Your assignment: Convert the material below into a numbered list with one line per item, leaving out blank lines and the picture markers.

Provided information below:

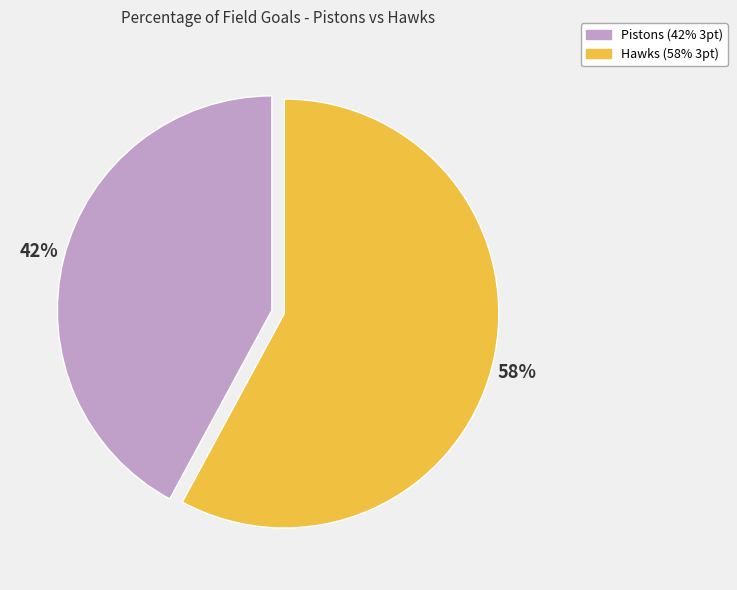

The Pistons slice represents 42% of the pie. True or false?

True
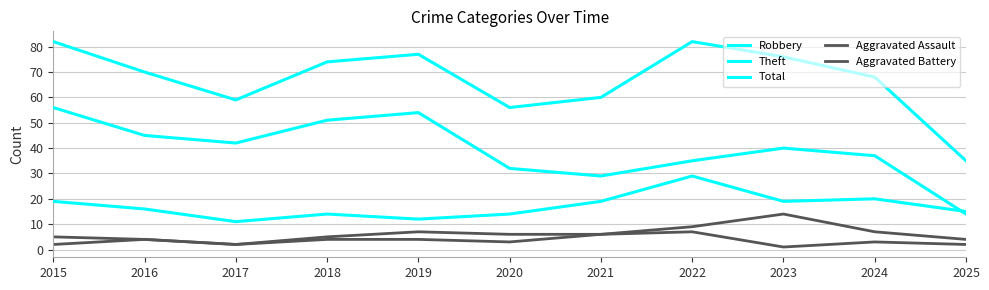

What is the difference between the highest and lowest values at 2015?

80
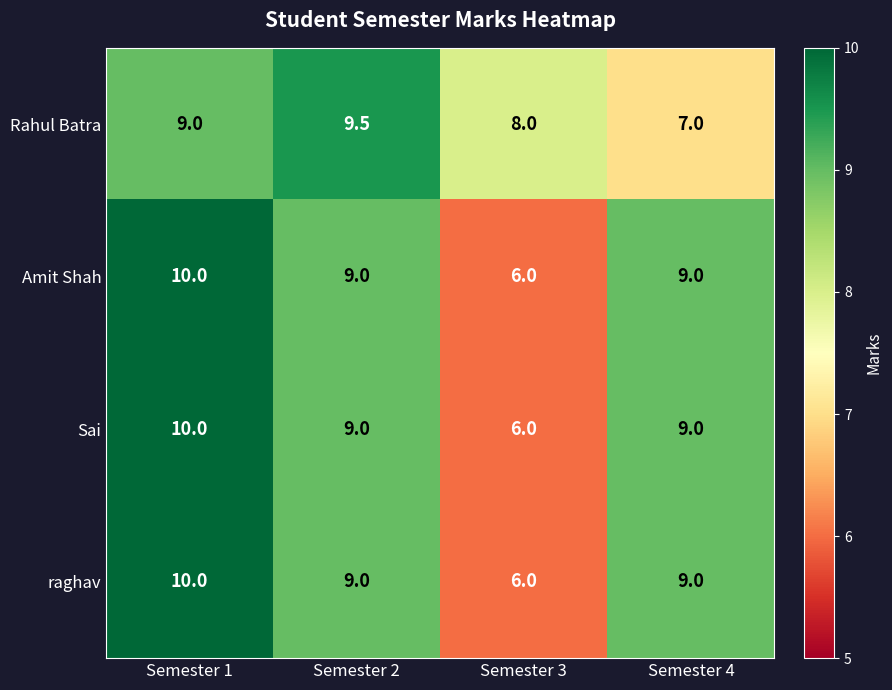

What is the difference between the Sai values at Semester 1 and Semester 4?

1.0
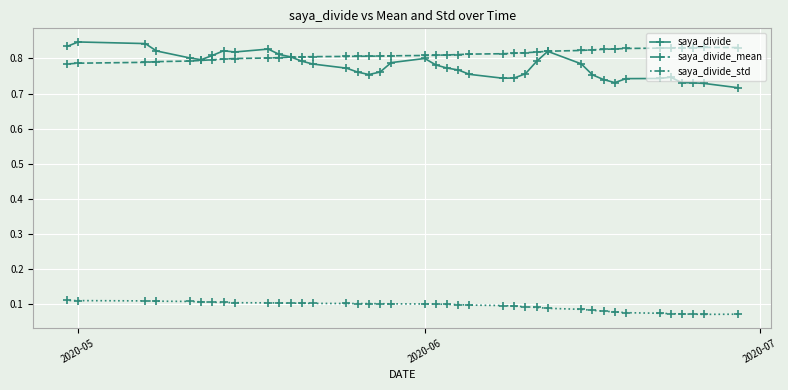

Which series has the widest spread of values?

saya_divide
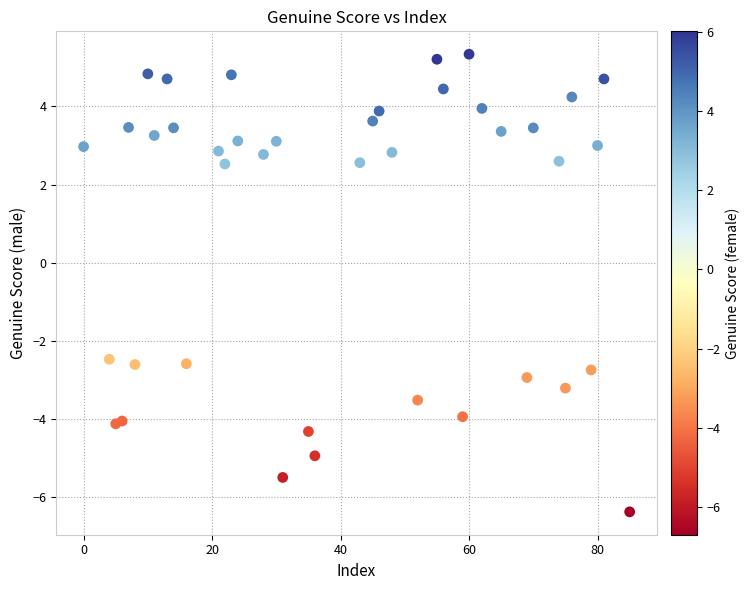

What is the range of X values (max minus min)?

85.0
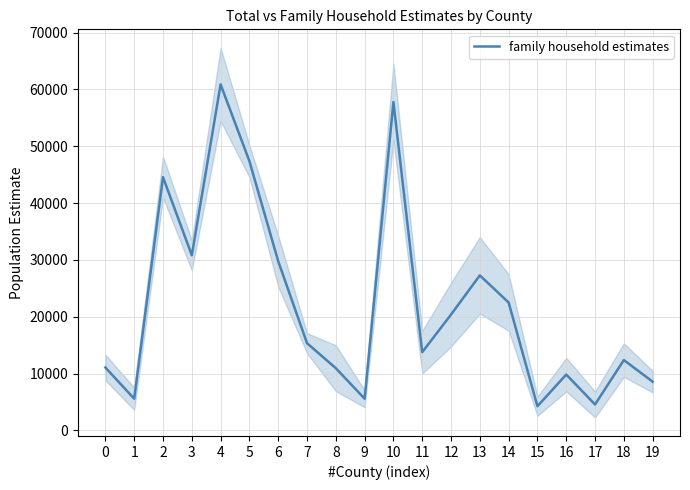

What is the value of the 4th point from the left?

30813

End of Provided information.

Response:
1. The Pistons slice represents 42% of the pie. True or false?
2. True
3. What is the difference between the highest and lowest values at 2015?
4. 80
5. What is the difference between the Sai values at Semester 1 and Semester 4?
6. 1.0
7. Which series has the widest spread of values?
8. saya_divide
9. What is the range of X values (max minus min)?
10. 85.0
11. What is the value of the 4th point from the left?
12. 30813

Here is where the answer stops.